With SearchInform DLP, you can. The system has an AlertCenter module responsible for automated checks against the specified policies. The system will notify you if an unauthorized person performed any action with any file (reading, writing, copying, deleting, etc.) contained in a specific folder.
3. Control over the movement of confidential media (documents, files)
You can perform this with the help of DeviceController which allows you to limit the use of all media (for example, flash cards), except for the trusted one. You need to set a limit for all storage devices while trusted devices will be whitelisted by a unique feature.
Thus, you solve the task with the maximum convenience for employees: corporate flash drives work, and other media do not. Employees will also be able to connect their mobile phones to the computer for charging, buy they won’t be able to open the device for copying which excludes the possibility of phone viruses penetrating into the computer network. Moreover, encryption of the information on media reduces the risks in case of its loss, theft or attempted transfer to a third party. If a computer is not in the trusted list, the information will be impossible to read.
4. Control of information transfer channels
Speaking about a paper document, it will be enough to seal an envelope sent with a courier. The things are more complicated with the computer network where you need to protect all the resources with the stored information and all the channels which it traverses (wireless connections, email, network file resources, FTP, cloud services, etc.). Only a DLP can accomplish this task. The system should:
- Control the maximum number of channels used in the company. If possible, uncontrolled channels are better to block.
- Be tuned by competent trained experts. Otherwise, there is no point in controlling the transfer of confidential information by email if the half of the letters are "lost".
- Ensure an effective automated search in order to relieve security experts from the monotonous processing of logs and operating system events when investigating detected incidents.
- Be simple and intuitive so that an employee operating the DLP won’t have to reach the administrator or developer for help.
- Promptly detect negative incidents at the planning stage and prevent leakage in a timely manner.
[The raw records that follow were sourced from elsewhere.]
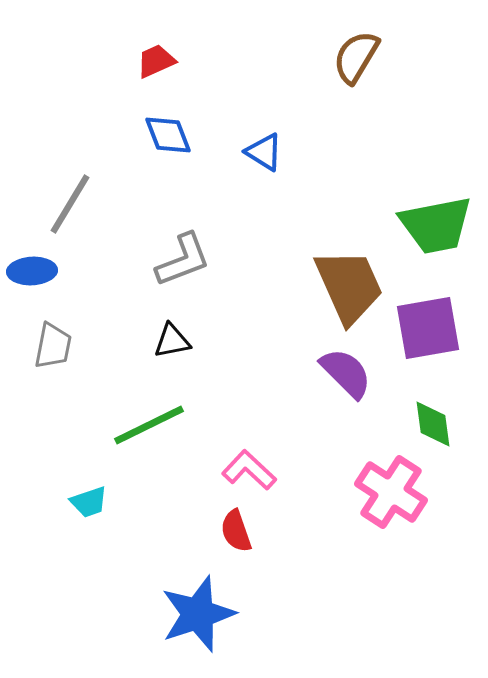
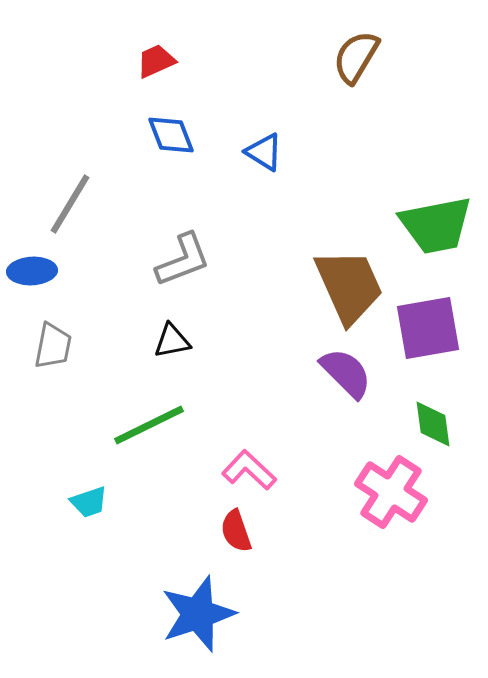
blue diamond: moved 3 px right
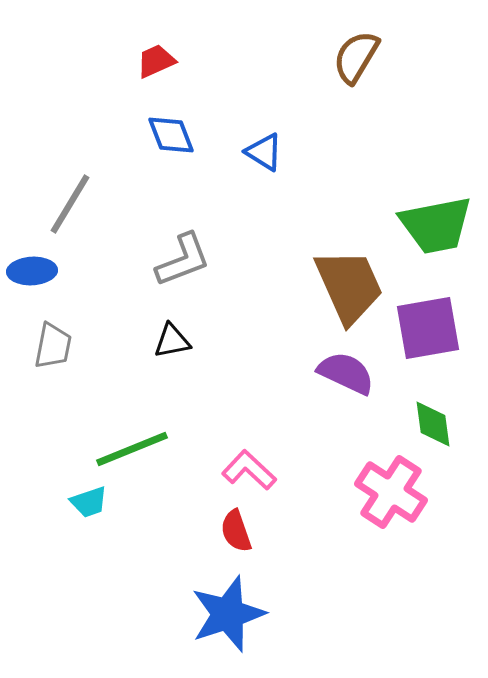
purple semicircle: rotated 20 degrees counterclockwise
green line: moved 17 px left, 24 px down; rotated 4 degrees clockwise
blue star: moved 30 px right
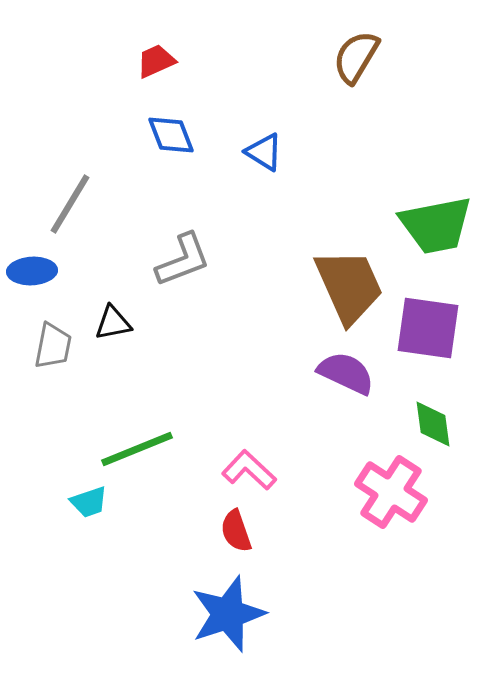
purple square: rotated 18 degrees clockwise
black triangle: moved 59 px left, 18 px up
green line: moved 5 px right
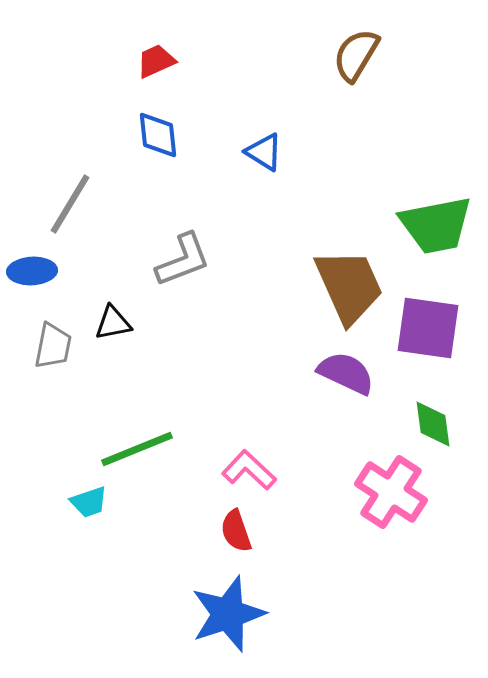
brown semicircle: moved 2 px up
blue diamond: moved 13 px left; rotated 15 degrees clockwise
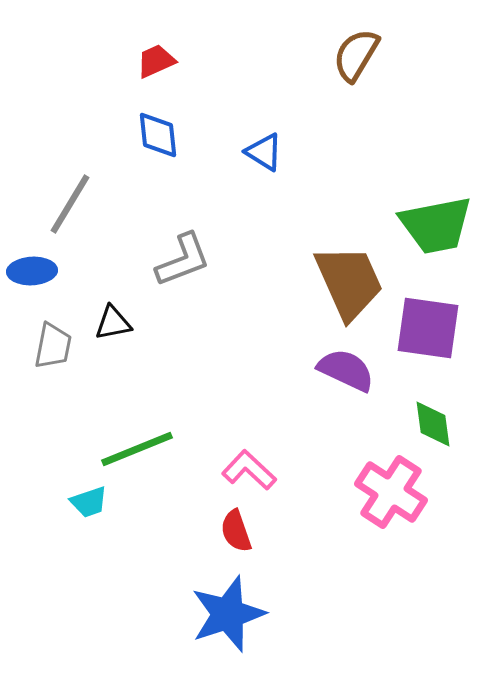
brown trapezoid: moved 4 px up
purple semicircle: moved 3 px up
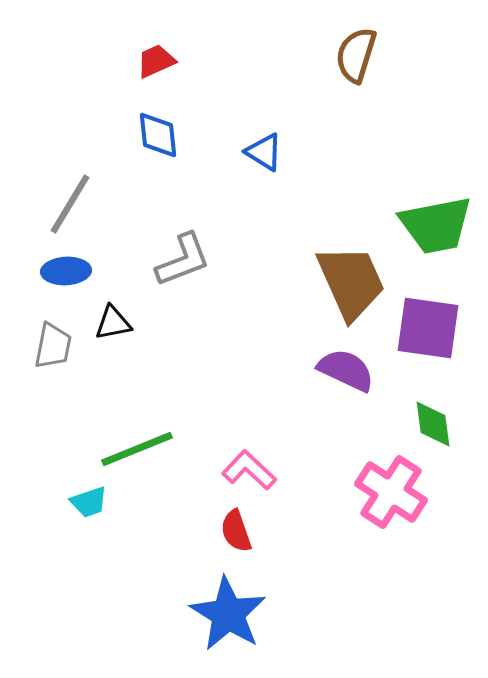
brown semicircle: rotated 14 degrees counterclockwise
blue ellipse: moved 34 px right
brown trapezoid: moved 2 px right
blue star: rotated 22 degrees counterclockwise
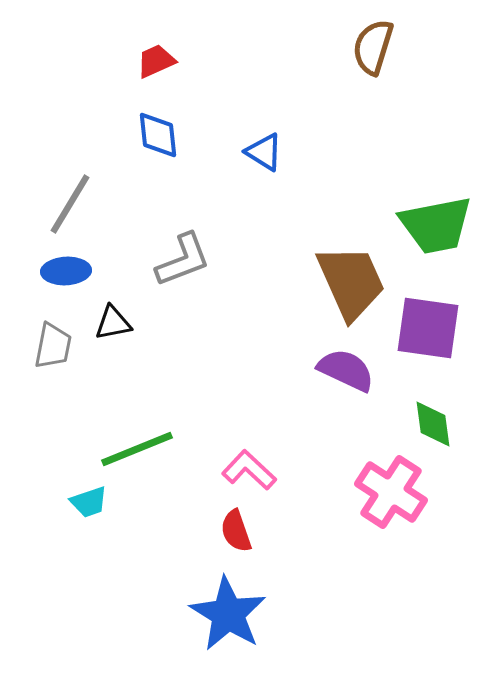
brown semicircle: moved 17 px right, 8 px up
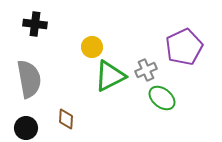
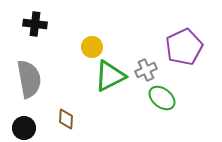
black circle: moved 2 px left
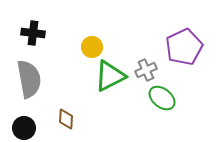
black cross: moved 2 px left, 9 px down
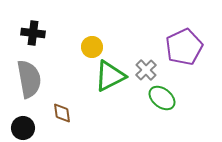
gray cross: rotated 20 degrees counterclockwise
brown diamond: moved 4 px left, 6 px up; rotated 10 degrees counterclockwise
black circle: moved 1 px left
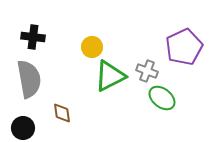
black cross: moved 4 px down
gray cross: moved 1 px right, 1 px down; rotated 25 degrees counterclockwise
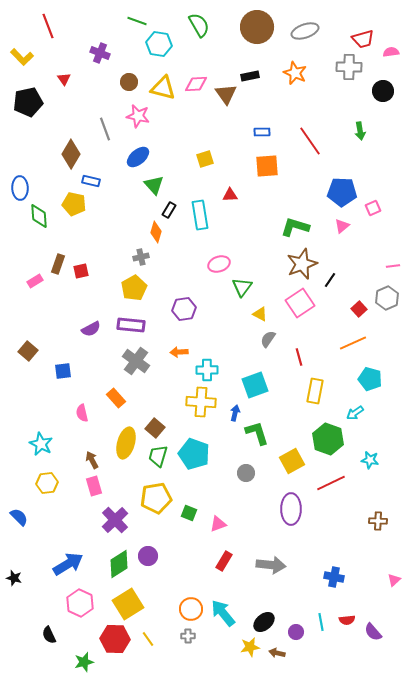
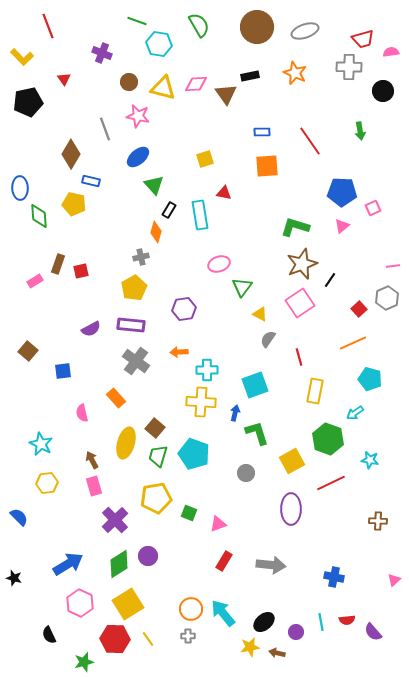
purple cross at (100, 53): moved 2 px right
red triangle at (230, 195): moved 6 px left, 2 px up; rotated 14 degrees clockwise
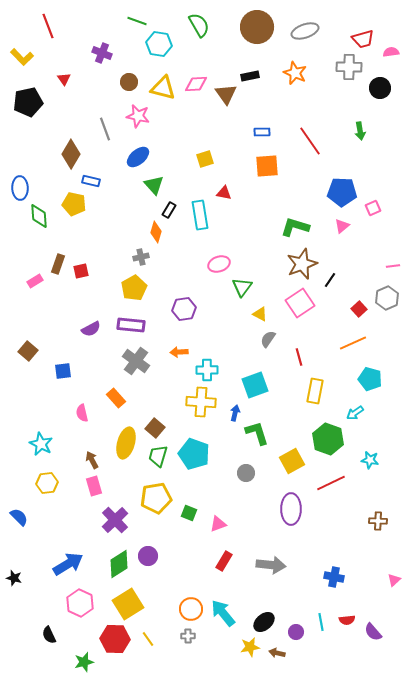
black circle at (383, 91): moved 3 px left, 3 px up
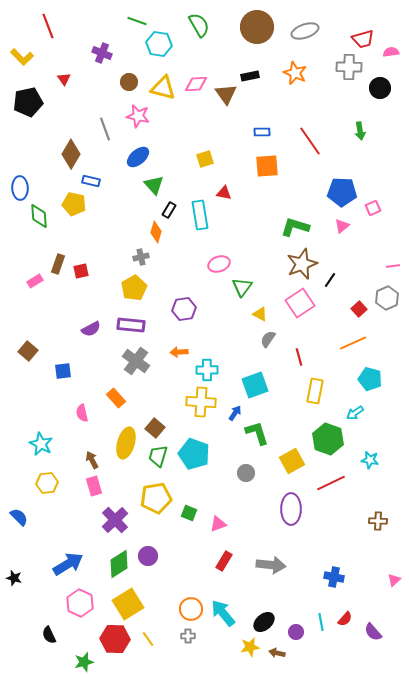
blue arrow at (235, 413): rotated 21 degrees clockwise
red semicircle at (347, 620): moved 2 px left, 1 px up; rotated 42 degrees counterclockwise
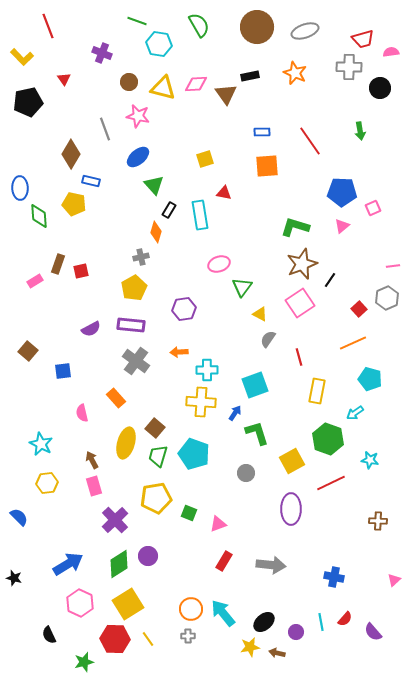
yellow rectangle at (315, 391): moved 2 px right
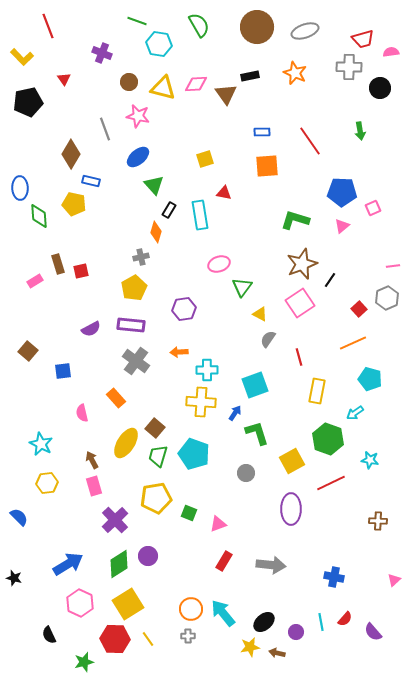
green L-shape at (295, 227): moved 7 px up
brown rectangle at (58, 264): rotated 36 degrees counterclockwise
yellow ellipse at (126, 443): rotated 16 degrees clockwise
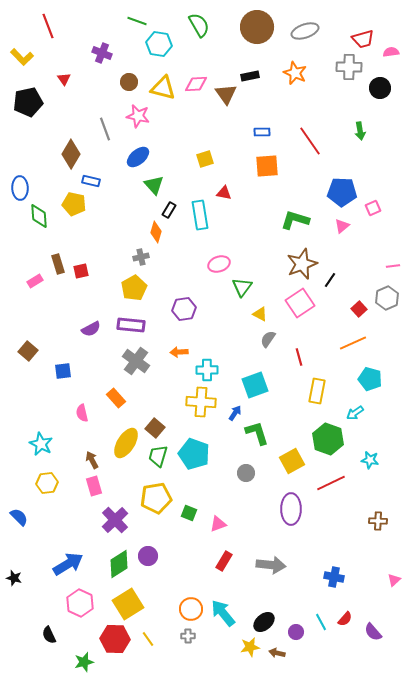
cyan line at (321, 622): rotated 18 degrees counterclockwise
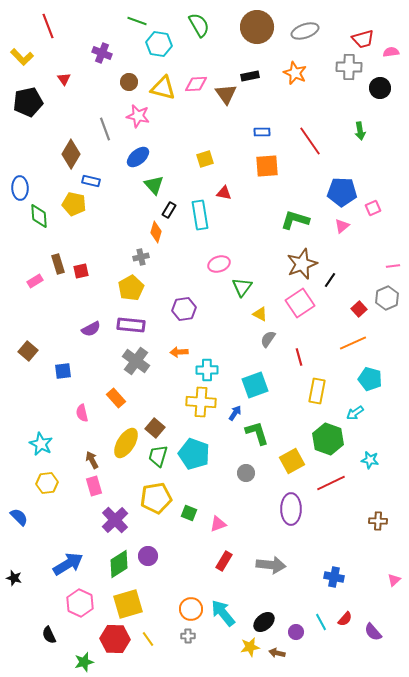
yellow pentagon at (134, 288): moved 3 px left
yellow square at (128, 604): rotated 16 degrees clockwise
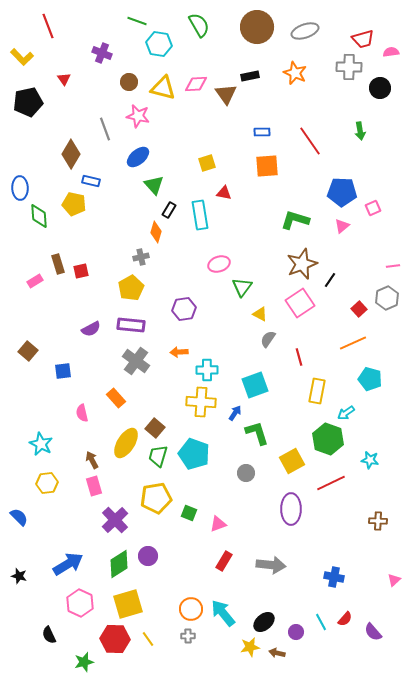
yellow square at (205, 159): moved 2 px right, 4 px down
cyan arrow at (355, 413): moved 9 px left
black star at (14, 578): moved 5 px right, 2 px up
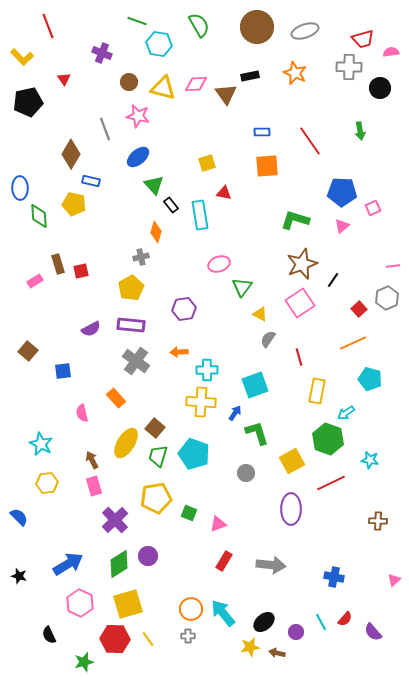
black rectangle at (169, 210): moved 2 px right, 5 px up; rotated 70 degrees counterclockwise
black line at (330, 280): moved 3 px right
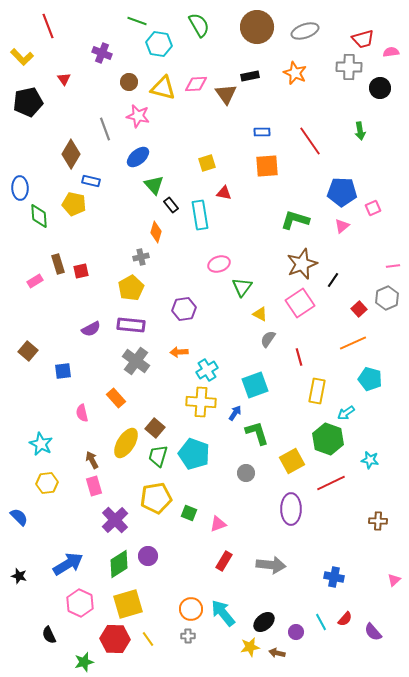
cyan cross at (207, 370): rotated 30 degrees counterclockwise
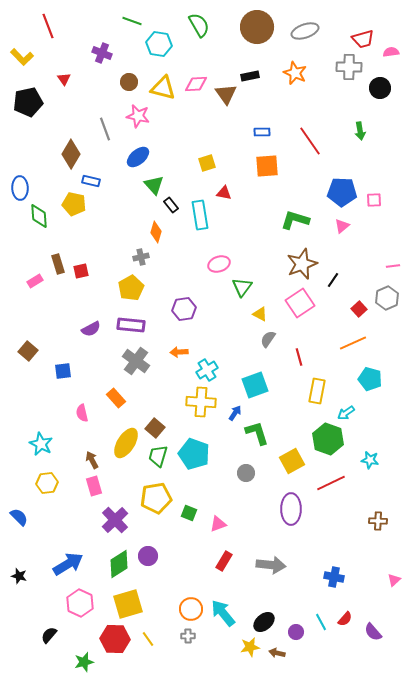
green line at (137, 21): moved 5 px left
pink square at (373, 208): moved 1 px right, 8 px up; rotated 21 degrees clockwise
black semicircle at (49, 635): rotated 66 degrees clockwise
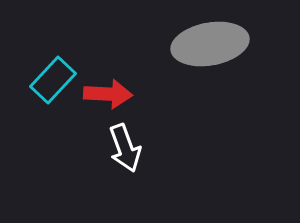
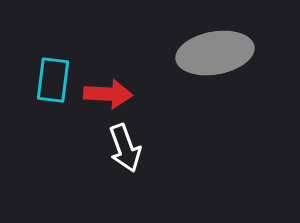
gray ellipse: moved 5 px right, 9 px down
cyan rectangle: rotated 36 degrees counterclockwise
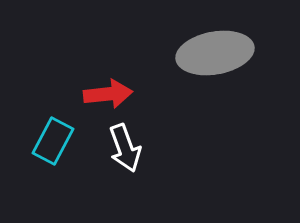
cyan rectangle: moved 61 px down; rotated 21 degrees clockwise
red arrow: rotated 9 degrees counterclockwise
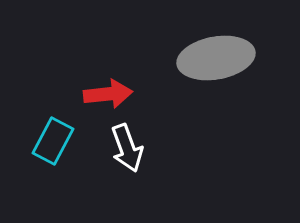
gray ellipse: moved 1 px right, 5 px down
white arrow: moved 2 px right
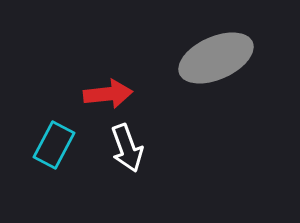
gray ellipse: rotated 14 degrees counterclockwise
cyan rectangle: moved 1 px right, 4 px down
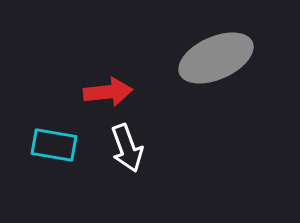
red arrow: moved 2 px up
cyan rectangle: rotated 72 degrees clockwise
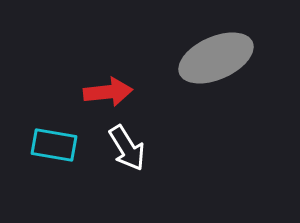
white arrow: rotated 12 degrees counterclockwise
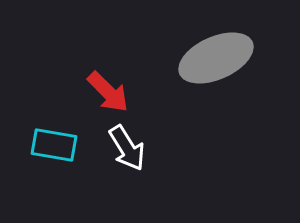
red arrow: rotated 51 degrees clockwise
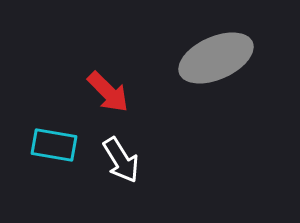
white arrow: moved 6 px left, 12 px down
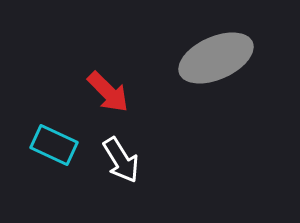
cyan rectangle: rotated 15 degrees clockwise
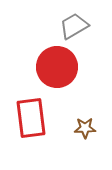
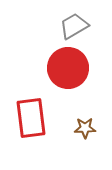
red circle: moved 11 px right, 1 px down
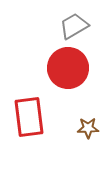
red rectangle: moved 2 px left, 1 px up
brown star: moved 3 px right
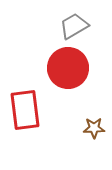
red rectangle: moved 4 px left, 7 px up
brown star: moved 6 px right
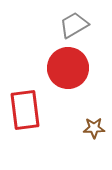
gray trapezoid: moved 1 px up
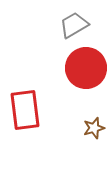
red circle: moved 18 px right
brown star: rotated 15 degrees counterclockwise
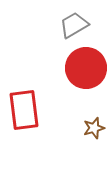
red rectangle: moved 1 px left
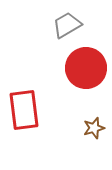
gray trapezoid: moved 7 px left
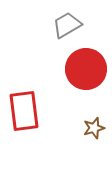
red circle: moved 1 px down
red rectangle: moved 1 px down
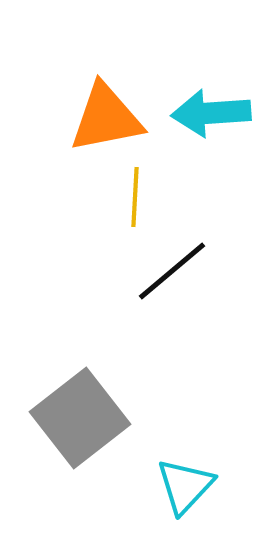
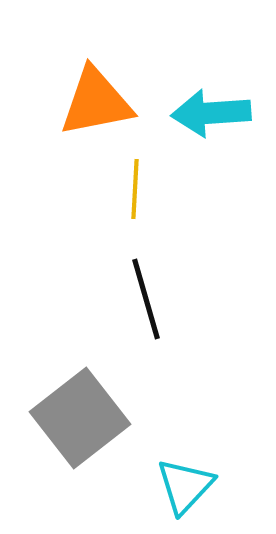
orange triangle: moved 10 px left, 16 px up
yellow line: moved 8 px up
black line: moved 26 px left, 28 px down; rotated 66 degrees counterclockwise
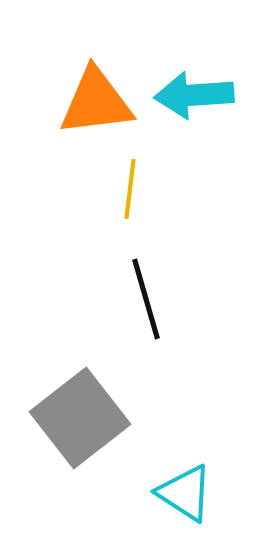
orange triangle: rotated 4 degrees clockwise
cyan arrow: moved 17 px left, 18 px up
yellow line: moved 5 px left; rotated 4 degrees clockwise
cyan triangle: moved 7 px down; rotated 40 degrees counterclockwise
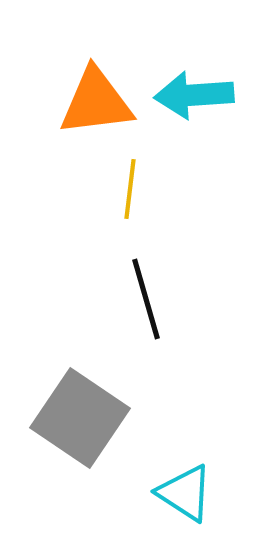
gray square: rotated 18 degrees counterclockwise
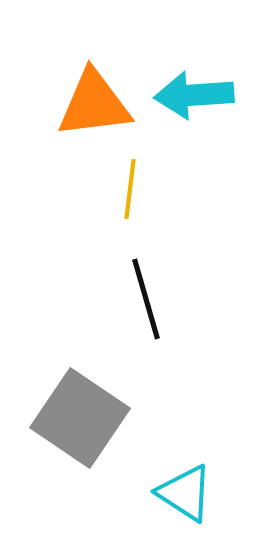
orange triangle: moved 2 px left, 2 px down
5. Training of the staff who have access to confidential information
Here you can hardly come up with something new: it would be enough to develop instructions for handling equipment or systems that process confidential information, as well as the means of its protection. The company should inspect and encourage the observance of these instructions by employees, and punish the offenders. In addition, the company should inform the staff about the implementation of systems and conduct demonstration exercises. The likelihood of data leakage is lower when employees know that the tool allows tracking any document that moves through the corporate network.
For the record, initially "prevention" meant preventing leaks on a virtual perimeter by stopping it. Today the word means "preventing intentions". In other words, the best incident is the one that didn’t happen.